== Extracto de la fuente

Hoy, las banderas ya no solo ondean en Cataluña sino en el resto del Estado. PP y Ciudadanos van a pugnar por el voto más identitario, por lo que el nacionalismo puede convertirse en el principal campo de batalla de la política española, señala en El País el profesor Lluís Orriols, doctor por la Universidad de Oxford y profesor de Ciencia Política en la Universidad Carlos III de Madrid.

Hasta hace pocas semanas, comienza diciendo el profesor Orriols, el debate en torno al llamado “problema catalán” provocaba entre la opinión pública española más sensación de desafecto que de preocupación. Sin embargo, tras los acontecimientos del 1-O se ha puesto de manifiesto que la cuestión territorial es, de entre las distintas piezas que componen la crisis política, la de mayor gravedad y trascendencia. Y así parece haberlo entendido la sociedad española. Según el último barómetro del CIS, la independencia de Cataluña se sitúa ahora como el segundo problema más importante de España, sólo por detrás del paro. Se trata de un cambio sustancial, pues hace apenas dos meses prácticamente nadie incluía esta cuestión como una de sus principales preocupaciones.

Aunque la gravedad de la crisis territorial empieza a calar ahora entre la sociedad española, esta cuestión lleva ya un lustro agitando la vida política catalana. El proceso soberanista ha provocado que los dos partidos tradicionalmente centrales en Cataluña, el PSC y muy especialmente CiU, hayan perdido esa transversalidad política que les permitía cosechar tan buenos resultados en el pasado. Ya nada queda de esa vieja Convergència que lograba en 2010 erigirse como la fuerza más votada tanto entre el electorado con identidad catalana como española. Hoy en Cataluña existe poco mestizaje político: cada comunidad nacional cuenta con su propio menú de partidos. La única fuerza política que, por ahora, aún mantiene un electorado relativamente transversal en lo identitario es Catalunya en Comú. Aunque la mayoría de sus apoyos tienen una identidad nacional mixta o española, aún conservan alrededor de un 40% de sus bases con una identidad catalana.

Desde inicios de septiembre, el debate identitario ha cruzado definitivamente las fronteras catalanas y ha empezado a impregnar la vida política del conjunto de España. La crisis territorial ha conseguido monopolizar la agenda política del país y todo indica que seguirá marcando de forma determinante las coordenadas del debate político en los próximos meses. La política española parece dirigirse, pues, hacia una etapa en la que la competición política se dirimirá en el terreno de las identidades nacionales.

A priori, podría pensarse que este nuevo escenario es favorable para los intereses del PP, pues este partido suele sentirse más cómodo compitiendo en la dimensión nacionalista que en la clásica lógica izquierda-derecha. En el pasado, el uso de un discurso más de corte identitario le sirvió al PP para romper las filas socialistas. Por ejemplo, en 2008 el PP de Rajoy logró crecer a costa del PSOE en un contexto particularmente marcado por el debate en torno al Estatut de Cataluña y la tregua de ETA. Entonces, el Partido Socialista pudo compensar esas fugas gracias a recibir un voto estratégico anti-PP procedente del entorno de IU y de los partidos nacionalistas periféricos, algo que hoy resultaría más difícil de lograr.

====
== Material proporcionado

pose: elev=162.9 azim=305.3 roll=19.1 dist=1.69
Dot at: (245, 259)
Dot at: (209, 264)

====

## Consigna dada
¿Concuerdan con el texto sobre el nacionalismo en la política española estas afirmaciones? 1. Según el último barómetro del CIS, la independencia de Cataluña es el principal problema de España. 2. Catalunya en Comú conserva alrededor de un 40% de sus bases con una identidad catalana. 3. En 2008 el PP de Rajoy creció a costa del PSOE. Responde sí o no a cada una y cita literalmente las palabras del texto que lo deciden.

## Solución del ejercicio
1. No: "la independencia de Cataluña se sitúa ahora como el segundo problema más importante de España, sólo por detrás del paro".
2. Sí: "aún conservan alrededor de un 40% de sus bases con una identidad catalana".
3. Sí: "en 2008 el PP de Rajoy logró crecer a costa del PSOE".